Jahn, Egbert. “‘With What Ink Remains’: Stabbing a Pen into the Hornet’s Nest of Israeli, Jewish and German Sensitivities.” In his World Political Challenges (trans. Anna Güttel-Bellert; Heidelberg and Berlin: Springer, 2015): 187-203.

URL: http://dx.doi.org/10.1007/978-3-662-47912-4_11
Abstract
Once again, a prominent member of public life in Germany has been the brunt of serious accusations of anti-Semitism, and is now likely to be ostracised both in Germany and abroad. This time, it is Günter Grass who with his brief political declaration on the foreign and military policy of Israel has been greeted with fury and condemnation from almost all sides and rejection elsewhere, while attracting support only from the margins of the political establishment. However, there are some sharp critics of the declaration by Grass who defend the author against the accusation of being anti-Semitic in general. And as always in such cases there are mumblings in the hidden corners of society that it is not permitted in Germany to say anything critics about Jews or Israel without immediately being battered by the political and moral bludgeon of the ruling German political class and being branded a social pariah. And so the most prudent reaction was to say nothing on the subject of Israel and the Jews, since unlike Günter Grass, not everyone can afford to break their silence on this subject and present their political declaration in the form of a poem, with the special protection of artistic expression. However, the German chattering classes are once more in full agreement with Grass; only the outsiders of the Easter March movement had the courage to say so in public.

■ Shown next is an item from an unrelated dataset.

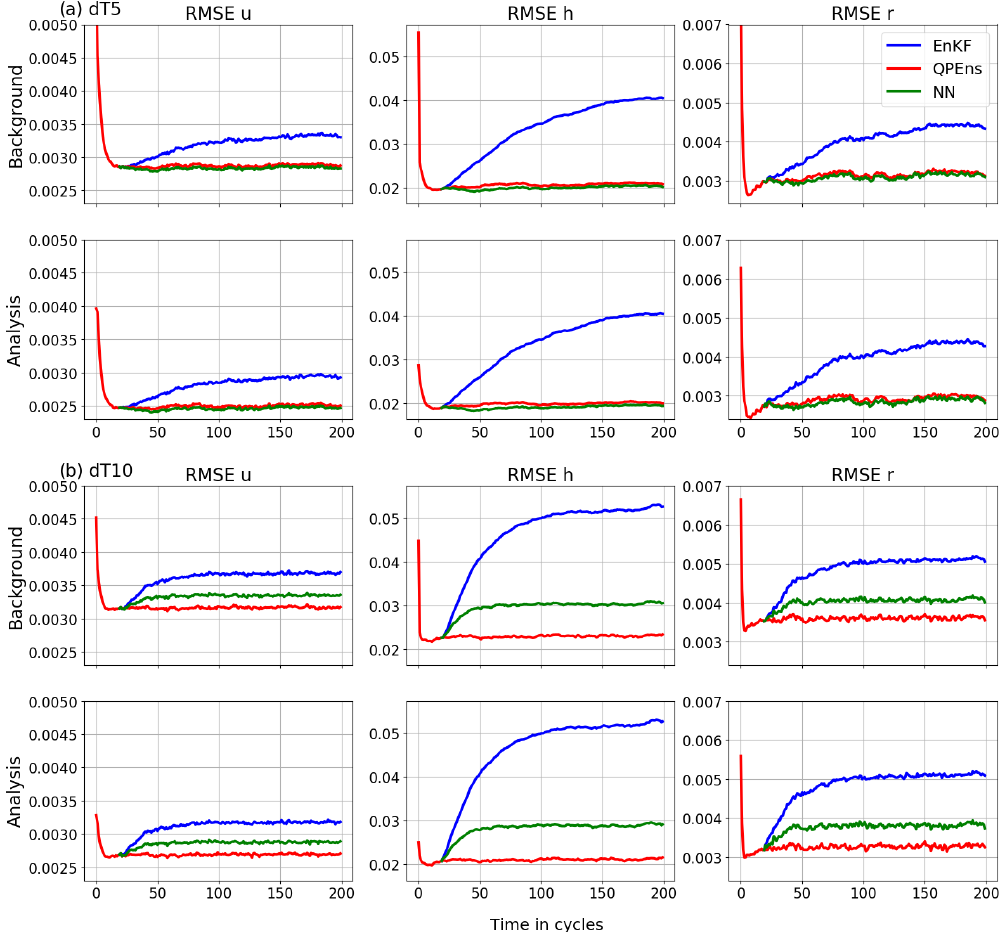
Figure 3. Root mean squared error (RMSE) of the ensemble averaged over 500 experiments of the variables (columns) for the background (top rows) and analysis (bottom rows) as functions of the assimilation cycles for the EnKF (blue), the QPEns (red) and the CNN (green). The panels in (a) correspond to dT5 and the panels in (b) to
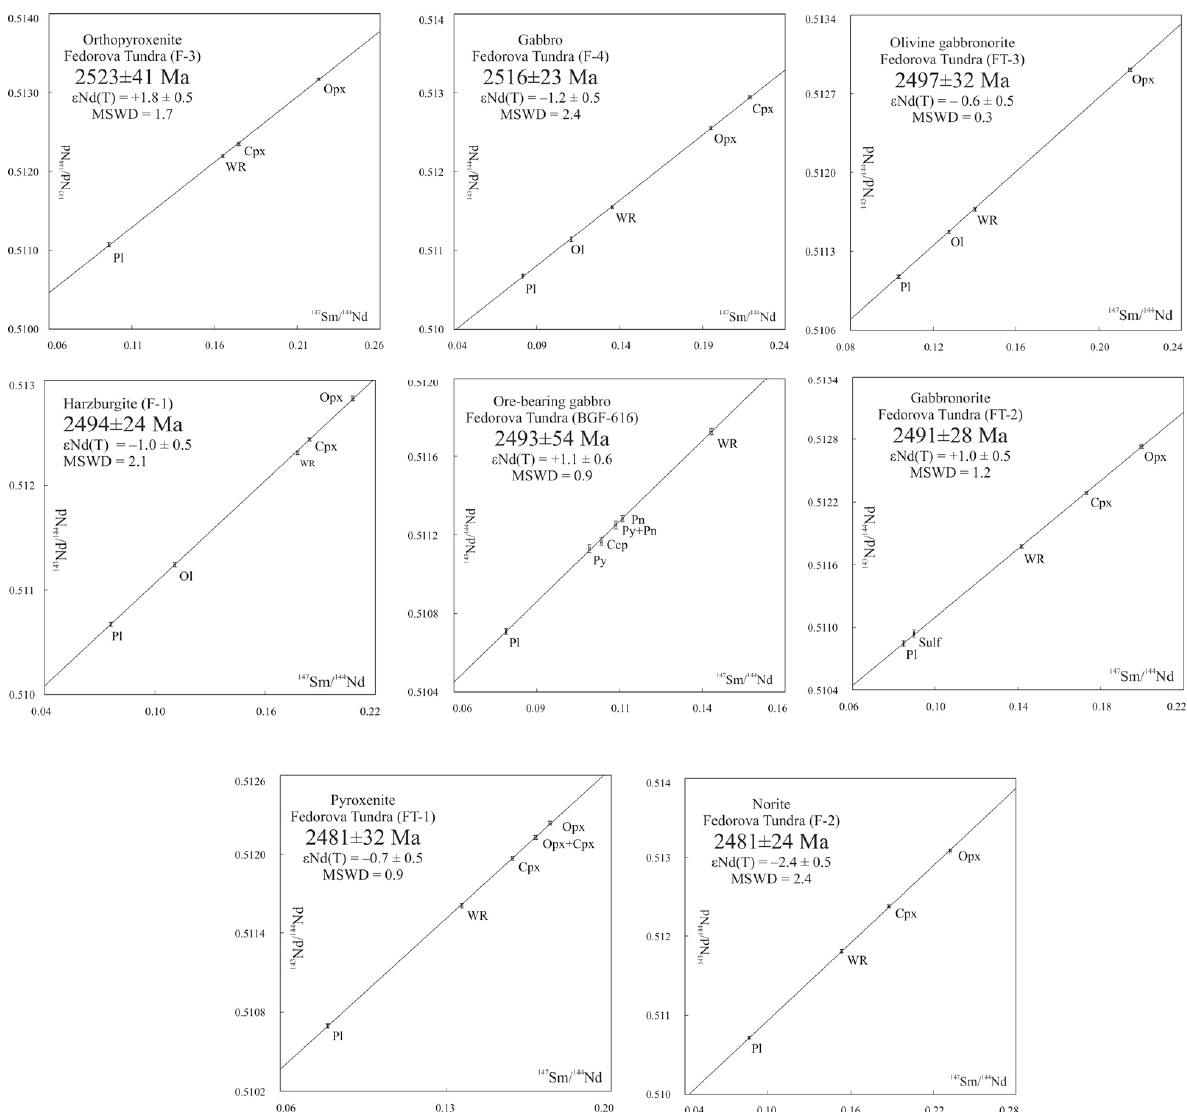
Figure 6. Mineral Sm-Nd isochrones for rocks of the Fedorova Tundra deposit.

As in the cases of Jenninger, Möllemann, Walser, Hohmann and Sarrazin, the Grass affair has its own particular features. What is common to all of them, however, is bare, overarching condemnation and labelling as “anti-Semitic”, guaranteed to ruin any reputation, instead of dealing with the opinions set out in the text itself and to disagree with them individually on a factual basis, something that would also be entirely possible in the case of Grass. Above all, nobody in Israel and in the world would claim that Israel has a “right to a first (nuclear) strike” that “could eliminate the Iranian people”, a ridiculous conjecture that in the context of the public threat by Israel, however, to potentially make a conventional air strike on Iranian nuclear power facilities adopts a highly explosive tone. The downplaying of the repeated official Iranian threat to destroy the state of Israel, referring to it as “loudmouthery”, fails to recognise the dangerous potential power wielded by ideologues who currently (as yet) have no potential for gaining real political power, not least due to the military strength of Israel and its de-facto alliance partners, the USA. Grass is right only in stating that in Germany (unlike in Israel and the USA) there is no political discussion regarding the attitude of Germany to the Israeli threat of an offensive war against the Iranian nuclear power stations. There is much evidence to support the fact that rather than triggering it, the Grass affair will probably make such a debate less likely since it merely mobilises traditional, indiscriminate thought patterns rather than challenging them.
Since this lecture was given on 16 April 2012, relations between Iran and the west have improved enormously at a fundamental level following the election of Hassan Rohani as President on 14 June 2013. He initiated a far more cooperative foreign and atomic policy in Iran. As a result, the risk of war has been considerably reduced.